このゲームは、『ファイナルファンタジー』シリーズ4作目です。
 
1991年に発売されたスーパーファミコン(以下、SFC)版にダッシュ移動など、いくつかの追加機能を加え初代プレイステーション向けに移植されたバージョンです。
 
植松伸夫作曲の「これぞFF!!」という永遠不滅の音楽を中心に、様々な弱さを背負った者たちの織り成す人間模様、次から次に衝撃展開が連続する先が気になるストーリー、高難易度なため作業化しないバトルなど、シンプルさを極めたRPGのお手本のような完成度でした。
 
しかし、ラスボスなど一部の敵があまりに強すぎるため、攻略サイトを見ないとクリアすることすら困難など、ゲームバランスが著しく壊れている箇所もあります。
 

『FF4』を再プレイする理由

 
自分はスーファミ世代なため『FF5』や『FF6』はSFC版を何度もクリアした思い出があるのに、なぜか『FF4』だけゲームを所持して幾度もプレイしていたはずなのにラストがどのような展開になるのか一切の記憶がありませんでした。
 
このモヤモヤする気持ちを解消するため思い切って『FF4』を再度プレイすることに。すると、なぜ『FF4』だけストーリーに関する記憶が曖昧なのか理由が判明しました。
 
 
それは一部の敵が理不尽なまでに高難易度なこと
 
 
久しぶりに『FF4』をプレイし直すとあまりの理不尽さに終盤は攻略サイトを見ないとボスを倒すことが出来ず、ネットが存在しない子供時代はこれでクリアできずに詰んでしまったのだとようやく合点がいきました。
 
FF4について調べるとあまりにも高難易度すぎて、後に難易度を下げたイージー版が別に発売されているらしく、さすがにこれは子供の手に負えないと思います。
 

大人でも完全に詰む難易度なのに子供では無理です

 
4は一部のゲームバランスがいちじるしくぶっ壊れており、ラスボスに至っては頻繁に行う全体攻撃のたった一撃でパーティが全滅寸前に追い込まれるため「なにかの冗談だろ?」と途方に暮れ、自力クリアを諦めました
 
それ以外も、一部の敵が特定の対処方法を理解していないと即全滅する全体攻撃を使ってくる(例えば、バハムートはリフレクを使って攻撃を跳ね返さないと一撃で全滅)など、攻略の仕方が分かると簡単に倒せますが、分からないと詰むような箇所がいくつかあり自力クリアを目指す場合はハードルが異常に高いゲームになっています。

*データ一覧*:
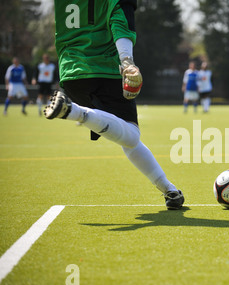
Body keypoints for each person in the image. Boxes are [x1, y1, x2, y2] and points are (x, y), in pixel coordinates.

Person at [44, 0, 184, 210]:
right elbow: (120, 22)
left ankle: (169, 190)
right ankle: (74, 112)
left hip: (72, 74)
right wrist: (127, 62)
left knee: (124, 136)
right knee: (131, 134)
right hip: (106, 70)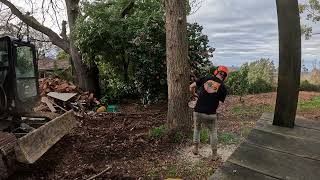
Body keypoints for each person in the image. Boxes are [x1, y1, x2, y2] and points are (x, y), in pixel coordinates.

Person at [189, 66, 228, 158]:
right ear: (225, 77)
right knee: (213, 132)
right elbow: (220, 103)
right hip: (211, 113)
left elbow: (191, 86)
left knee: (197, 129)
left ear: (216, 72)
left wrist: (194, 94)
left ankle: (195, 149)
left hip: (198, 111)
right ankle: (214, 154)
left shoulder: (206, 78)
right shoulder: (223, 87)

*課題一覧*:
• 1. 『FF4』の紹介文について、次の問いに答えなさい。
(a) スーパーファミコン版が発売されたのは何年か。
(b) 音楽を作曲したのはだれか。
(c) バハムートの一撃による全滅を避けるには、何をすればよいか。
• 2. 『FF4』の紹介文によると、筆者が『FF4』の結末をまったく覚えていなかったのはなぜか。1〜3文で説明しなさい。
• 3. 『FF4』の紹介文の最後の文に続けて、その先を書き進めなさい。
ここでは行の内容は使いません。

*解答*:
• 1.
(a) 1991年
(b) 植松伸夫
(c) リフレクを使って攻撃を跳ね返す。

• 2. 一部の敵が理不尽なほど高難易度で、終盤は攻略サイトを見ないとボスを倒せないからです。ネットが存在しなかった子供時代には、そのためにクリアできずに詰んでしまったのだと、筆者は再プレイして理解しました。

• 3.
 

衝撃に次ぐ衝撃のストーリー

 
『FF4』を再プレイして驚いたのが、ストーリーがひたすらサスペンス展開で引っ張り続ける、海外ドラマや雑誌連載マンガに似た構造なことです。
 
次から次に衝撃展開があり、仲間が離脱したりまた復帰したりを繰り返すため、同じパーティで似たような戦い方を続けるというマンネリにならずプレイしていてまったく飽きません。
 
これは海外ドラマを知っている現在だからこそ気付けることであり、子供の頃はこのような視点でFFを見ることは出来ませんでした。
 
しかも、自分の年齢がこのゲームを作っている当時のスタッフの年齢を追い抜いたため『スタートレック』や『幼年期の終り』、『星を継ぐもの』、『2001年宇宙の旅』や、ジュール・ヴェルヌの月世界や地底を旅するSF冒険小説など、シリーズ全体を通して設定の元ネタであるSF作品が手に取るように理解できます
 
それゆえ、この頃のスクウェアのRPG(FFシリーズや『クロノトリガー』、『クロノクロス』、『ゼノギアス』など)はやたら人類の進化や文明に地球外生命体が干渉するという似た話が多いのかと腑に落ちました。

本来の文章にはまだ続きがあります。